A: If your potential client has made a reasoned choice for suicide, your task is not to dissuade her but to provide legal advice, to help her get her affairs in order. You can speak to her with compassion. You can urge her to discuss this with her psychiatrist or her family. You can decline to take her on as a client. But you may not violate her autonomy and her confidentiality by reporting this to anyone.

If, however, she is clearly deranged and a danger to herself, then you must seek help for her.

In such a case, you are forbidden to prepare her will; as you know, she must be of sound mind for that.

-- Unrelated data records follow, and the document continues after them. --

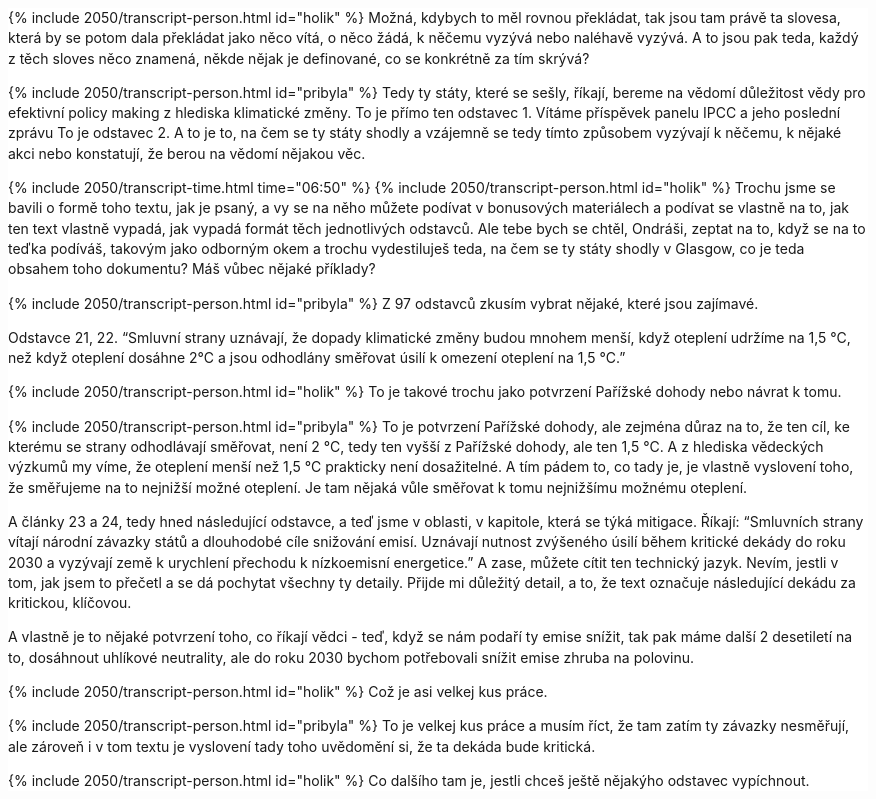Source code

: {% include 2050/transcript-person.html id="holik" %}
Možná, kdybych to měl rovnou překládat, tak jsou tam právě ta slovesa, která by se potom dala překládat jako něco vítá, o něco žádá, k něčemu vyzývá nebo naléhavě vyzývá. A to jsou pak teda, každý z těch sloves něco znamená, někde nějak je definované, co se konkrétně za tím skrývá?

{% include 2050/transcript-person.html id="pribyla" %}
Tedy ty státy, které se sešly, říkají, bereme na vědomí důležitost vědy pro efektivní policy making z hlediska klimatické změny. To je přímo ten odstavec 1.
Vítáme příspěvek panelu IPCC a jeho poslední zprávu To je odstavec  2.  A to je to, na čem se ty státy shodly a vzájemně se tedy tímto způsobem vyzývají k něčemu, k nějaké akci nebo konstatují, že berou na vědomí nějakou věc.

{% include 2050/transcript-time.html time="06:50" %}
{% include 2050/transcript-person.html id="holik" %}
Trochu jsme se bavili o formě toho textu, jak je psaný, a vy se na něho můžete podívat v bonusových materiálech a podívat se vlastně na to, jak ten text vlastně vypadá, jak vypadá formát těch jednotlivých odstavců. Ale tebe bych se chtěl, Ondráši, zeptat na to, když se na to teďka podíváš, takovým jako odborným okem a trochu vydestiluješ teda, na čem se ty státy shodly v Glasgow, co je teda obsahem toho dokumentu? Máš vůbec nějaké příklady?

{% include 2050/transcript-person.html id="pribyla" %}
Z 97 odstavců zkusím vybrat nějaké, které jsou zajímavé.

Odstavce 21, 22. “Smluvní strany uznávají, že dopady klimatické změny budou mnohem menší, když oteplení udržíme na 1,5 °C, než když oteplení dosáhne 2°C a jsou odhodlány směřovat úsilí k omezení oteplení na 1,5 °C.”

{% include 2050/transcript-person.html id="holik" %}
To je takové trochu jako potvrzení Pařížské dohody nebo návrat k tomu.

{% include 2050/transcript-person.html id="pribyla" %}
To je potvrzení Pařížské dohody, ale zejména důraz na to, že ten cíl, ke kterému se strany odhodlávají směřovat, není 2 °C, tedy ten vyšší z Pařížské dohody, ale ten 1,5 °C. A z hlediska vědeckých výzkumů my víme, že oteplení menší než 1,5 °C prakticky není dosažitelné. A tím pádem to, co tady je, je vlastně vyslovení toho, že směřujeme na to nejnižší možné oteplení. Je tam nějaká vůle směřovat k tomu nejnižšímu možnému oteplení.

A články 23 a 24, tedy hned následující odstavce, a teď jsme v oblasti, v kapitole, která se týká mitigace. Říkají: “Smluvních strany vítají národní závazky států a dlouhodobé cíle snižování emisí. Uznávají nutnost zvýšeného úsilí během kritické dekády do roku 2030 a vyzývají země k urychlení přechodu k nízkoemisní energetice.” A zase, můžete cítit ten technický jazyk. Nevím, jestli v tom, jak jsem to přečetl a se dá pochytat všechny ty detaily. Přijde mi důležitý detail, a to, že text označuje následující dekádu za kritickou, klíčovou.

A vlastně je to nějaké potvrzení toho, co říkají vědci - teď, když se nám podaří ty emise snížit, tak pak máme další 2 desetiletí na to, dosáhnout uhlíkové neutrality, ale do roku 2030 bychom potřebovali snížit emise zhruba na polovinu.

{% include 2050/transcript-person.html id="holik" %}
Což je asi velkej kus práce.

{% include 2050/transcript-person.html id="pribyla" %}
To je velkej kus práce a musím říct, že tam zatím ty závazky nesměřují, ale zároveň i v tom textu je vyslovení tady toho uvědomění si, že ta dekáda bude kritická.

{% include 2050/transcript-person.html id="holik" %}
Co dalšího tam je, jestli chceš ještě nějakýho odstavec vypíchnout.
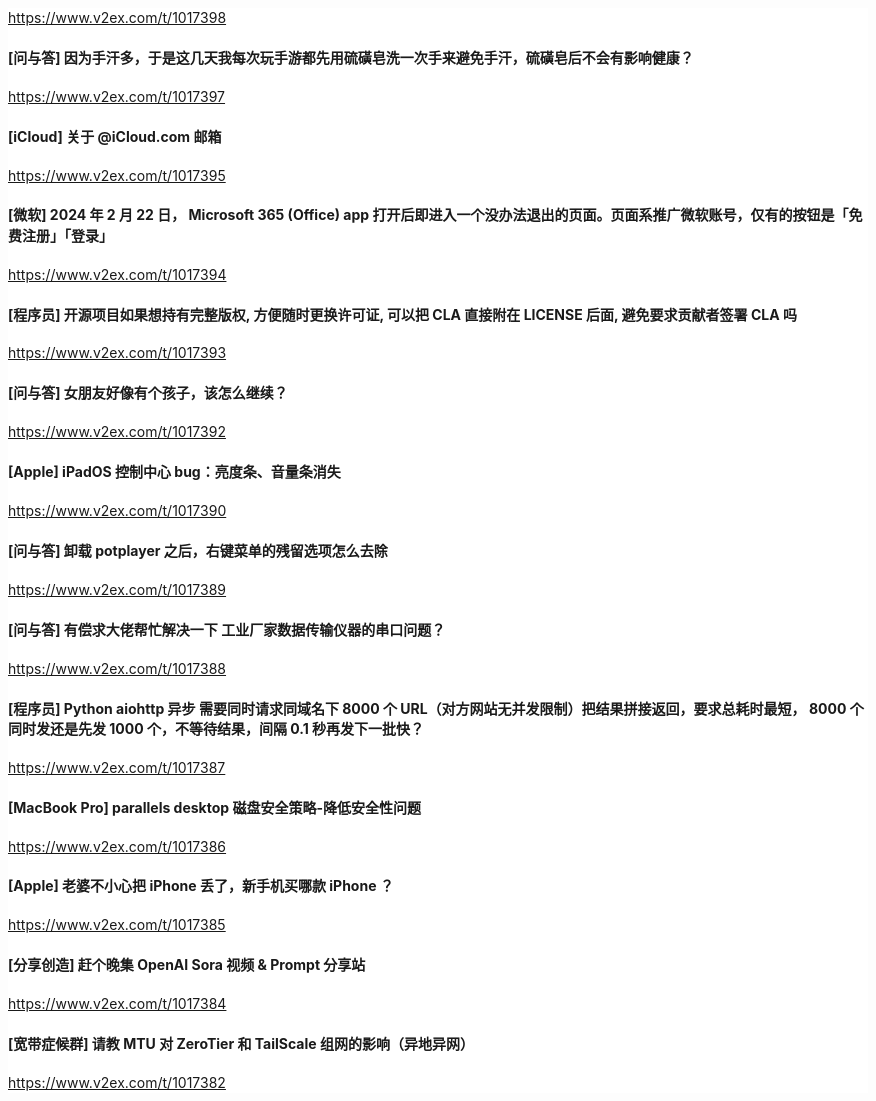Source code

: <span style="color: blue!80!green"><https://www.v2ex.com/t/1017398></span>

#### \[问与答\] 因为手汗多，于是这几天我每次玩手游都先用硫磺皂洗一次手来避免手汗，硫磺皂后不会有影响健康？

<span style="color: blue!80!green"><https://www.v2ex.com/t/1017397></span>

#### \[iCloud\] 关于 @iCloud.com 邮箱

<span style="color: blue!80!green"><https://www.v2ex.com/t/1017395></span>

#### \[微软\] 2024 年 2 月 22 日， Microsoft 365 (Office) app 打开后即进入一个没办法退出的页面。页面系推广微软账号，仅有的按钮是「免费注册」「登录」

<span style="color: blue!80!green"><https://www.v2ex.com/t/1017394></span>

#### \[程序员\] 开源项目如果想持有完整版权, 方便随时更换许可证, 可以把 CLA 直接附在 LICENSE 后面, 避免要求贡献者签署 CLA 吗

<span style="color: blue!80!green"><https://www.v2ex.com/t/1017393></span>

#### \[问与答\] 女朋友好像有个孩子，该怎么继续？

<span style="color: blue!80!green"><https://www.v2ex.com/t/1017392></span>

#### \[Apple\] iPadOS 控制中心 bug：亮度条、音量条消失

<span style="color: blue!80!green"><https://www.v2ex.com/t/1017390></span>

#### \[问与答\] 卸载 potplayer 之后，右键菜单的残留选项怎么去除

<span style="color: blue!80!green"><https://www.v2ex.com/t/1017389></span>

#### \[问与答\] 有偿求大佬帮忙解决一下 工业厂家数据传输仪器的串口问题？

<span style="color: blue!80!green"><https://www.v2ex.com/t/1017388></span>

#### \[程序员\] Python aiohttp 异步 需要同时请求同域名下 8000 个 URL（对方网站无并发限制）把结果拼接返回，要求总耗时最短， 8000 个同时发还是先发 1000 个，不等待结果，间隔 0.1 秒再发下一批快？

<span style="color: blue!80!green"><https://www.v2ex.com/t/1017387></span>

#### \[MacBook Pro\] parallels desktop 磁盘安全策略-降低安全性问题

<span style="color: blue!80!green"><https://www.v2ex.com/t/1017386></span>

#### \[Apple\] 老婆不小心把 iPhone 丢了，新手机买哪款 iPhone ？

<span style="color: blue!80!green"><https://www.v2ex.com/t/1017385></span>

#### \[分享创造\] 赶个晚集 OpenAI Sora 视频 & Prompt 分享站

<span style="color: blue!80!green"><https://www.v2ex.com/t/1017384></span>

#### \[宽带症候群\] 请教 MTU 对 ZeroTier 和 TailScale 组网的影响（异地异网）

<span style="color: blue!80!green"><https://www.v2ex.com/t/1017382></span>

The American Bar Association grants lawyers the discretion, but not the obligation, to break confidentiality to report a suicidal client, lucid or not. Some state bar associations – Connecticut, for example – go further and forbid a lawyer to prepare a will if doing so will assist a client’s suicide. But the ambiguity of this proscription undercuts its helpfulness. Presumably such a client will find another estate lawyer and keep mum about her dark thoughts. And to whom would you report a suicidal but apparently rational client, anyway? The police?

It should be noted that many psychiatrists discount the idea of rational suicide, except when a person is terminally ill and suffering intolerably. It is, however, beyond your purview to make such sophisticated judgments. If your client seems rational, and she does, you should help draft her will, but I don’t envy you the moral burden of doing so.